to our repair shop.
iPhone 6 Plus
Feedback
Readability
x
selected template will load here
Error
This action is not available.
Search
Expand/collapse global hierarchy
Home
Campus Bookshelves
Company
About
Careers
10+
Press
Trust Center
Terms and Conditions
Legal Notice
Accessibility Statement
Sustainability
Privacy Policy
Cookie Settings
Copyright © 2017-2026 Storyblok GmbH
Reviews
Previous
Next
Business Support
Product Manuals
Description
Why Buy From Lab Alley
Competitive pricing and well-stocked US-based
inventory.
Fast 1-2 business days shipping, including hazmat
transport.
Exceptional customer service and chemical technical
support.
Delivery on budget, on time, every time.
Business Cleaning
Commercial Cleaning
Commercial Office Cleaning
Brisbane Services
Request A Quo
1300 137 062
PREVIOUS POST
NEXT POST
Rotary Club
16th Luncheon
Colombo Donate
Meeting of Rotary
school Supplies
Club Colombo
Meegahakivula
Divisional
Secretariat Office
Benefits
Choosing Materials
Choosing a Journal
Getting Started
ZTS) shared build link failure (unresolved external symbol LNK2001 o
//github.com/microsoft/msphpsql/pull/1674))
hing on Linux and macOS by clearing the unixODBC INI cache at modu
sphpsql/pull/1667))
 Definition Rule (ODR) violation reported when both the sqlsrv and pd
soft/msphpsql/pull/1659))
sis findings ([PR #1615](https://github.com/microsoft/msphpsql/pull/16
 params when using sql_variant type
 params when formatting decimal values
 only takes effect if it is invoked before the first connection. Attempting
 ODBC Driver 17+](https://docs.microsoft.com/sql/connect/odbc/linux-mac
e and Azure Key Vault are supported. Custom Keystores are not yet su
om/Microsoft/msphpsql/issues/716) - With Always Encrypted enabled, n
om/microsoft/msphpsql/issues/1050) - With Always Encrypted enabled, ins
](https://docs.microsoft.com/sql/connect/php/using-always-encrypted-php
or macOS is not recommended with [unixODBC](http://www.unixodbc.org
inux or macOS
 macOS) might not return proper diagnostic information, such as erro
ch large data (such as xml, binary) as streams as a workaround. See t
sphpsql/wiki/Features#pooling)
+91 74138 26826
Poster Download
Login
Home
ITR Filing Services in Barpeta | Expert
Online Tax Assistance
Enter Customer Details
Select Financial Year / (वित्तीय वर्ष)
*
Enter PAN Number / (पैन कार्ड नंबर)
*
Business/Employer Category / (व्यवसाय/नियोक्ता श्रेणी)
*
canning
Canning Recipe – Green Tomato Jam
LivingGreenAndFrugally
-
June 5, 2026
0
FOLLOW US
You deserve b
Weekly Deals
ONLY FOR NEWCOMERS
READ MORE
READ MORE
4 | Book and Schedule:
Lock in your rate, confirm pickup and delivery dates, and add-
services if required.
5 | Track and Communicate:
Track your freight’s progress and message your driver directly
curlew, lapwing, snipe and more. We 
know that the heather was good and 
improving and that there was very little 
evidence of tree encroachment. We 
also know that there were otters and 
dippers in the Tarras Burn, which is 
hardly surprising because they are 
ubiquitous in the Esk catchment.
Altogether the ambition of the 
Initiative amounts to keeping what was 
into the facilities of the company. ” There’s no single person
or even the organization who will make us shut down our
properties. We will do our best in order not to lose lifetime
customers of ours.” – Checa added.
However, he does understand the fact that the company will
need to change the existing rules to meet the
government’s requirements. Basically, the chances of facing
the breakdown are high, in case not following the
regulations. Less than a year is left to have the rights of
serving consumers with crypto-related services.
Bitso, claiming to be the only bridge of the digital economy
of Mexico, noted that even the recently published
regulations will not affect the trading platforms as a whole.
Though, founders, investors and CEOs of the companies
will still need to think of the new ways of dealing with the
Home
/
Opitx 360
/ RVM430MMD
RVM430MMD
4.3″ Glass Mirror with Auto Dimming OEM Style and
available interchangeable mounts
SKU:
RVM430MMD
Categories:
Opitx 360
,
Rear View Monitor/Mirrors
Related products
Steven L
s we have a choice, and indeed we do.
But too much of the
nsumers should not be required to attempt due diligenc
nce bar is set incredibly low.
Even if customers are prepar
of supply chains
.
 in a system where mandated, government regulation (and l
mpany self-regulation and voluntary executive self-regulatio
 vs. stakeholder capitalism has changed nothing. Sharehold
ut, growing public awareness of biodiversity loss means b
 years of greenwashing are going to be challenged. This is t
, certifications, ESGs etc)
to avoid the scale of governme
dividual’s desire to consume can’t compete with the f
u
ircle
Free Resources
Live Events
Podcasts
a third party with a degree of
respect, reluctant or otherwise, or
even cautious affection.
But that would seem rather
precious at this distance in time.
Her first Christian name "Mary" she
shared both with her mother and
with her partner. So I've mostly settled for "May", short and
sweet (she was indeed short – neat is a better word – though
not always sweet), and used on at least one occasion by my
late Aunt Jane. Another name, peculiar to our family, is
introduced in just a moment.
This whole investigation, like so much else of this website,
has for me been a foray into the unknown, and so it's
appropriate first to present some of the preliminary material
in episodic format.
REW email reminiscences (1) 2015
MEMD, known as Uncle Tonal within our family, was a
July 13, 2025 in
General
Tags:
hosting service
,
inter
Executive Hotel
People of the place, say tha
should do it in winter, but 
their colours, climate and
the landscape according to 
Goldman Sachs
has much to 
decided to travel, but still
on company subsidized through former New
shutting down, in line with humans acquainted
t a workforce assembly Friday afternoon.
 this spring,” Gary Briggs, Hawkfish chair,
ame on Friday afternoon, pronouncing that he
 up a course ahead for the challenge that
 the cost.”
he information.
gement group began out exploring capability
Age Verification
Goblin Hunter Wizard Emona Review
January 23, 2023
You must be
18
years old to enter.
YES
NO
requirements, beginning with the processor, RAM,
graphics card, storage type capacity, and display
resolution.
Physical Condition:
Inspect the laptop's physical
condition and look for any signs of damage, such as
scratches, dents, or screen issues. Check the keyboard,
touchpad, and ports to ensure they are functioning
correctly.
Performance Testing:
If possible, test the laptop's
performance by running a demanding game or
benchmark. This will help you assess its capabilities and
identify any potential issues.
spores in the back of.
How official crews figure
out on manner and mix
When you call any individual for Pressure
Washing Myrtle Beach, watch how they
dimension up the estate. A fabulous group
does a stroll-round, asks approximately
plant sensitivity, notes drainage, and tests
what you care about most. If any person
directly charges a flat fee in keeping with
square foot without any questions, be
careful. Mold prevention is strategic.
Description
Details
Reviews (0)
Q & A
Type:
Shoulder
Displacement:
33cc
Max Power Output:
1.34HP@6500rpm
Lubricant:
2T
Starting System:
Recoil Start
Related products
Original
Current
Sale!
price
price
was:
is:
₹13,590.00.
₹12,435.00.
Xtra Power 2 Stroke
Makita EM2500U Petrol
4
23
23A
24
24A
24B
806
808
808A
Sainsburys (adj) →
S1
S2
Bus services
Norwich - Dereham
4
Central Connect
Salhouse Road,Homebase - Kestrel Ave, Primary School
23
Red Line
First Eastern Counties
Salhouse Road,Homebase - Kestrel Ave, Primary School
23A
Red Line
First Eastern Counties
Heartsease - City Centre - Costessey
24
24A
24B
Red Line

• • • •

## Objectif visé
Comptez les lignes ci-dessus qui contiennent la chaîne « have » et indiquez seulement ce nombre.

## Réponse
2